Eine Umfrage habe ergeben, dass ein Großteil der Hochschulmitglieder im Einzugsgebiet von sechs Kilometern wohne – bis zur Fähre und von der Fähre zum Campus gerechnet. „Wenn 12 Prozent der Studierenden und 15 Prozent der Mitarbeitenden vom Auto umsteigen, lassen sich pro Jahr 376 Tonnen CO2 einsparen“, erklärt Eyke Bittner.
Alle, die mit dem Fahrrad zum Campus fahren, können den Weg zur Arbeit oder dem Studium erleben. Eyke Bittner schwärmt, wenn er in Gedanken von der Fähre die Förde zu jeder Jahreszeit betrachtet. Ein Naturschauspiel biete sich beispielsweise im Winter, wenn eine leichte Eisdecke die Förde bedeckt. Stürmische Tage lassen den Weg zum kleinen Abenteuer werden. Und Sonnenaufgänge bereiten den ersten Genussmoment des Tages.

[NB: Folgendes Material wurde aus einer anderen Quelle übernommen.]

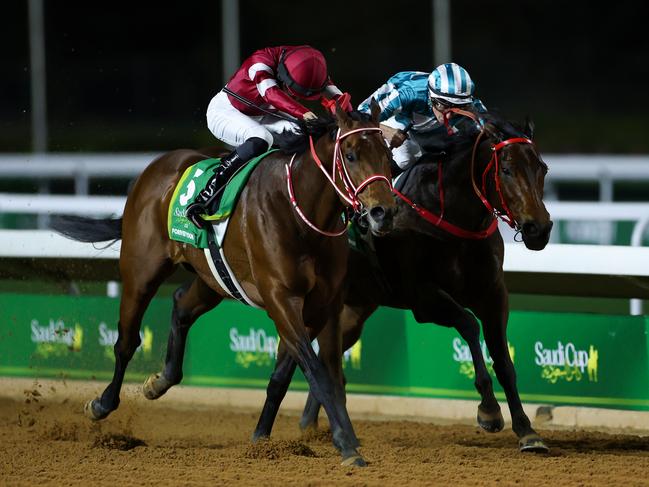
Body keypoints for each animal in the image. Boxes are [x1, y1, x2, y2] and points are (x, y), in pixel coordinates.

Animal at [52, 104, 394, 468]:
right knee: (126, 341)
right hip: (140, 271)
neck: (300, 213)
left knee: (181, 305)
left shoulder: (320, 306)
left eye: (388, 155)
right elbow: (318, 373)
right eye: (351, 154)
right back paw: (102, 404)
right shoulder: (282, 299)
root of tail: (156, 168)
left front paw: (264, 437)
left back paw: (161, 381)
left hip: (213, 278)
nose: (383, 213)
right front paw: (346, 445)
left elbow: (293, 375)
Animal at [294, 110, 552, 454]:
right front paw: (488, 410)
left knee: (327, 354)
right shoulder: (423, 299)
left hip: (355, 309)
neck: (451, 219)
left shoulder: (494, 294)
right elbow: (469, 325)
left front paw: (527, 430)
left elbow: (504, 361)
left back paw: (310, 426)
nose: (540, 229)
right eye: (507, 169)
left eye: (542, 168)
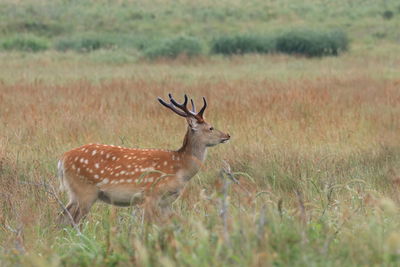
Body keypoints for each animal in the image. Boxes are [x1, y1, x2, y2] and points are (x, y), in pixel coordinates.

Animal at [57, 94, 230, 226]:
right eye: (210, 127)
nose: (227, 135)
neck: (181, 168)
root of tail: (62, 159)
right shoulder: (151, 194)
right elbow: (146, 224)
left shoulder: (166, 201)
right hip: (85, 191)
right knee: (72, 219)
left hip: (75, 193)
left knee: (62, 216)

Erlebnisse, die man miteinander teilen kann. „Darüber zu reden, das ist die große Kraft, die es mit sich bringt. Ein Stück Kiel-Gefühl“, beschreibt Bittner. Und ganz nebenbei tut jede*r etwas Gutes für die Umwelt. Ob es gelingt, wird eine neue Zählstation zeigen, die auf dem Weg die Zahl der Radfahrer*innen ermittelt. Bis Ende des kommenden Jahres soll das Projekt rund um den Campus abgeschlossen sein.